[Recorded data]
------------------------------------------------

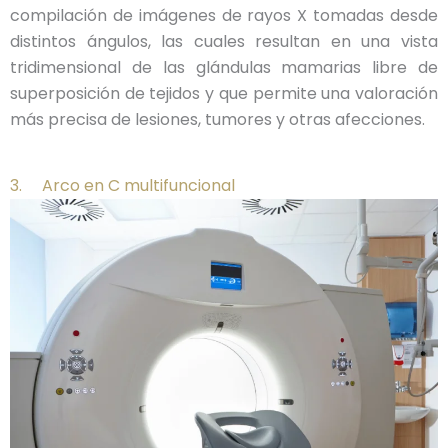
compilación de imágenes de rayos X tomadas desde
distintos ángulos, las cuales resultan en una vista
tridimensional de las glándulas mamarias libre de
superposición de tejidos y que permite una valoración
más precisa de lesiones, tumores y otras afecciones.
3. Arco en C multifuncional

------------------------------------------------

### What this task involves
Beginning with the line that has "más precisa de", set down every line of the entries above through the final one, unchanged.

### Task solution
más precisa de lesiones, tumores y otras afecciones.
3. Arco en C multifuncional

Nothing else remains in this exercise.